How do I get `torch.onnx.export` to work with `aot_module`?

Sam_Carroll · April 18, 2024, 4:36pm

I’m trying to use aot_module to compile forward and backward graph of a model. I want to be able to export the graph to onnx but I’m having trouble figuring out how to do that. Here is an example script

import torch
from functorch.compile import aot_module
from torch._subclasses.fake_tensor import FakeTensorMode
from torch.fx.experimental.symbolic_shapes import ShapeEnv
from functorch.compile import make_boxed_func
import torch._C._onnx as _C_onnx


class Linear(torch.nn.Module):
    def __init__(self):
        super(Linear, self).__init__()
        self.linear = torch.nn.Linear(128, 10)
        self.activation = torch.nn.ReLU()

    def forward(self, *inputs):
        input = self.linear(inputs[0])
        input = self.activation(input)
        return input


def compiler_fn(fx_module: torch.fx.GraphModule, example_inputs):
    print(fx_module)
    torch.onnx.export(
        fx_module,
        tuple(example_inputs),
        "model.onnx",
        training=_C_onnx.TrainingMode.PRESERVE,
        do_constant_folding=False,
        export_params=False,
    )
    return make_boxed_func(fx_module)


model = Linear()
model.train()
loss_fn = torch.nn.MSELoss()

with FakeTensorMode(allow_non_fake_inputs=True, shape_env=ShapeEnv()) as fake_mode:
    input = torch.randn((64, 128), requires_grad=True)
    labels = torch.randn((64, 10), requires_grad=True)

    c_model = aot_module(model, fw_compiler=compiler_fn, bw_compiler=compiler_fn)
    output = c_model(input)
    loss = loss_fn(output, labels)
    loss.backward()

I get

TypeError: f_(): incompatible function arguments.
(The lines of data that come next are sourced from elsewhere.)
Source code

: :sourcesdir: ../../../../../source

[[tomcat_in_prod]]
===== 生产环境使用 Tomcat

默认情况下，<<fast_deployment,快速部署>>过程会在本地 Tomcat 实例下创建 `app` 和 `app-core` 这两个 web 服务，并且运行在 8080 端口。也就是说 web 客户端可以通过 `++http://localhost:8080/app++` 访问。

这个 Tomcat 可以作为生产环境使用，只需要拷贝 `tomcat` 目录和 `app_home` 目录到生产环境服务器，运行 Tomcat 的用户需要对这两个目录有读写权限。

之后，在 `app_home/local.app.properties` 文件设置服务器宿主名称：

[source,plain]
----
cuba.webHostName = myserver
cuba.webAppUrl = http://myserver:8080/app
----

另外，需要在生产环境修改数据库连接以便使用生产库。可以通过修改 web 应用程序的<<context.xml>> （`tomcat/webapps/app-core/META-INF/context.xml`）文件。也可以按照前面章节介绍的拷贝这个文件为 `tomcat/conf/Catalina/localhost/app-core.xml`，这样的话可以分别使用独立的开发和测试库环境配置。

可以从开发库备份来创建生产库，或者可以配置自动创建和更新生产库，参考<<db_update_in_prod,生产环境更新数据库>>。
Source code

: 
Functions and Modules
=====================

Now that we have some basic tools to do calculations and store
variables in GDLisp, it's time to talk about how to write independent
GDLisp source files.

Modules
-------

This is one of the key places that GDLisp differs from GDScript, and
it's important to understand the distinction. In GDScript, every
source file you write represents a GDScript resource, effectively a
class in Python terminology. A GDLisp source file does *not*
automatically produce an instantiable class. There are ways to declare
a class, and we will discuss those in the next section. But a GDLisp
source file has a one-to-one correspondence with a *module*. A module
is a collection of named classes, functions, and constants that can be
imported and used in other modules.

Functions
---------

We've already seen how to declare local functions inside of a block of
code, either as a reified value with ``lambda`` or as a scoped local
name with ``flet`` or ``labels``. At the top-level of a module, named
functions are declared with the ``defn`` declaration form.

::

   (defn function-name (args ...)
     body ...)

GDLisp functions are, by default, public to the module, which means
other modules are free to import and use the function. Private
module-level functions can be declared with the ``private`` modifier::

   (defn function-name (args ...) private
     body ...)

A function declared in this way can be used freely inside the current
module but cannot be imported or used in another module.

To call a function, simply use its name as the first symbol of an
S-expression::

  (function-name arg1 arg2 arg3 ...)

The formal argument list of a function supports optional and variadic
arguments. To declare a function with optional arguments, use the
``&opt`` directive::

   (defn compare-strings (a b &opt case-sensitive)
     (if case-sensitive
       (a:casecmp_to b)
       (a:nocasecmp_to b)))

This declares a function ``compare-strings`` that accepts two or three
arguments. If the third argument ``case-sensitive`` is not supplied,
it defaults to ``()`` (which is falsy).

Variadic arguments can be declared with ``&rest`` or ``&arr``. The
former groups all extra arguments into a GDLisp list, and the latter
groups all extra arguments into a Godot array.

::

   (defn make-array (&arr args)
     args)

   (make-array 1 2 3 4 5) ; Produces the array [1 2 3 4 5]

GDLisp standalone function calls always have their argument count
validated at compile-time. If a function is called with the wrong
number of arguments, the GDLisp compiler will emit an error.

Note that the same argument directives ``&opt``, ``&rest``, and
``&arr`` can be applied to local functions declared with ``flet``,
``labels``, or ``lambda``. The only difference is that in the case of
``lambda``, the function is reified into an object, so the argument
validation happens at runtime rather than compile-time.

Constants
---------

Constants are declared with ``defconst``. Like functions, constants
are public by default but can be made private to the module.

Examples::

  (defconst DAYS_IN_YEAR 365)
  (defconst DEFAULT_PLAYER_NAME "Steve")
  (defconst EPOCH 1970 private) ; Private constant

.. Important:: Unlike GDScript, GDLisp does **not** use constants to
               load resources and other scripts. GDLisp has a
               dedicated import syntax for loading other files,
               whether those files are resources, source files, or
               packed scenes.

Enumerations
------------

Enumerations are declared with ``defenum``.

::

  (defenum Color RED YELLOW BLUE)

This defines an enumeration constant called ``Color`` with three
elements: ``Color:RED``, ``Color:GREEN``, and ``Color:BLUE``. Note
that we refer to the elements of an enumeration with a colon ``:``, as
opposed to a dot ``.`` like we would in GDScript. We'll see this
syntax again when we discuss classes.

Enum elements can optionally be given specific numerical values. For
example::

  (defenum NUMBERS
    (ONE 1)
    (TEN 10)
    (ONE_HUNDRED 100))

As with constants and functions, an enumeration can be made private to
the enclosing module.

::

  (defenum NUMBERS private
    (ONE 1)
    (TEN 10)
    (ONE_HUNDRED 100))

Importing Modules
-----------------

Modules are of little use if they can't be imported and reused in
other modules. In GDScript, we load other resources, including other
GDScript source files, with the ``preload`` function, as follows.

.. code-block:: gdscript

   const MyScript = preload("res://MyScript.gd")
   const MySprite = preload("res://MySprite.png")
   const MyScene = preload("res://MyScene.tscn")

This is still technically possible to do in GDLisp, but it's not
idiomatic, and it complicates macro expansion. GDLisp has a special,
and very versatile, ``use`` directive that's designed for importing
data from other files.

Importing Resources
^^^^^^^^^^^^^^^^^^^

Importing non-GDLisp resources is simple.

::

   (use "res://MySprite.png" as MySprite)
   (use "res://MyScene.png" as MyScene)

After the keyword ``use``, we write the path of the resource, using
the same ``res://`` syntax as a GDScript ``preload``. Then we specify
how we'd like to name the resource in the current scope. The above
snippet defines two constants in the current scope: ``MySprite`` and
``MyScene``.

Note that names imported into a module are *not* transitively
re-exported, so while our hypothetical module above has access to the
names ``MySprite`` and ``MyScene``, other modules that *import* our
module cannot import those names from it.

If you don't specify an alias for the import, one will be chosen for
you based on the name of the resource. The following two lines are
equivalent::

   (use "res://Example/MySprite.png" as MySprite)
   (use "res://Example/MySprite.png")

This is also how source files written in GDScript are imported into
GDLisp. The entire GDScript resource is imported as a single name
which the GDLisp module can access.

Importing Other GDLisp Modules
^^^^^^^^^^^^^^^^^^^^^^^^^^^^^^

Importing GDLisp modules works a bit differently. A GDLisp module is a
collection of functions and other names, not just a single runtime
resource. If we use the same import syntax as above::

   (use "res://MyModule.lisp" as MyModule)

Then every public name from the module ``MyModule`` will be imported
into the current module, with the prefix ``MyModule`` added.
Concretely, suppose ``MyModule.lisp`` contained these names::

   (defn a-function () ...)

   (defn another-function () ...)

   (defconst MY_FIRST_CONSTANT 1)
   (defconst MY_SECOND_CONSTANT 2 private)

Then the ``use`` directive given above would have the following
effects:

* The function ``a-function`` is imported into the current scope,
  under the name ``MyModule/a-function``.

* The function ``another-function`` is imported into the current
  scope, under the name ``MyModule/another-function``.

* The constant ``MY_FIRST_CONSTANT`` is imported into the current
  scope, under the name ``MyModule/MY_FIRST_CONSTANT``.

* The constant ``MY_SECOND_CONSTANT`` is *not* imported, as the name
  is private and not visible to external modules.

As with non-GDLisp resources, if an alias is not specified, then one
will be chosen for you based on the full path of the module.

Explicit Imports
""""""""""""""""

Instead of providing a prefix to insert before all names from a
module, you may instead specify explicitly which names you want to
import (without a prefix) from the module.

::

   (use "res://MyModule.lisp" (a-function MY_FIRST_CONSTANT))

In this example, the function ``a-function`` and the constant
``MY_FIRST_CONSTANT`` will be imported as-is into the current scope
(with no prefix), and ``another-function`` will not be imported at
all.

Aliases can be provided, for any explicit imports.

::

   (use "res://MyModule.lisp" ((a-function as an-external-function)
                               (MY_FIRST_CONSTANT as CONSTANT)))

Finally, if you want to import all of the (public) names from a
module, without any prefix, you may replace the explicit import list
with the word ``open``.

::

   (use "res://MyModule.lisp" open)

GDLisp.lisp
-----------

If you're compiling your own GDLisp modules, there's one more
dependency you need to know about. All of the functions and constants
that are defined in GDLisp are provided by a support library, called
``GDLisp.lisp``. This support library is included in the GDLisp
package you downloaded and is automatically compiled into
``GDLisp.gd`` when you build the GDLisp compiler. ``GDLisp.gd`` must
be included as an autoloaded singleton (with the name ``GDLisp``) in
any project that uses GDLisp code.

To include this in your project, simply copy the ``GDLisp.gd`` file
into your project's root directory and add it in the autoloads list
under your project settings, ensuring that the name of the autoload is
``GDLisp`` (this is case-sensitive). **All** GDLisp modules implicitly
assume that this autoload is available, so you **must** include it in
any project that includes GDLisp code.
The following argument types are supported:
    1. (self: torch._C.Node, arg0: str, arg1: float) -> torch._C.Node

Invoked with: %5 : Tensor = onnx::Gemm(%primals_3, %t, %primals_2), scope: torch.fx.graph_module.GraphModule.__new__.<locals>.GraphModuleImpl::
, 'alpha', i1 
(Occurred when translating addmm).

and have no idea what I’m doing wrong. Any guidance would be appreciated. Thanks!

Sam_Carroll · April 19, 2024, 9:05pm

So, if i turn bias off in LinearLayer i get further. This gets passed the first error on the forward graph. Now I get something like

torch.onnx.errors.UnsupportedOperatorError: Exporting the operator 'aten::threshold_backward' to ONNX opset version 17 is not supported. Please feel free to request support or submit a pull request on PyTorch GitHub: https://github.com/pytorch/pytorch/issues.

So is the first error i showed in the original post a bug then?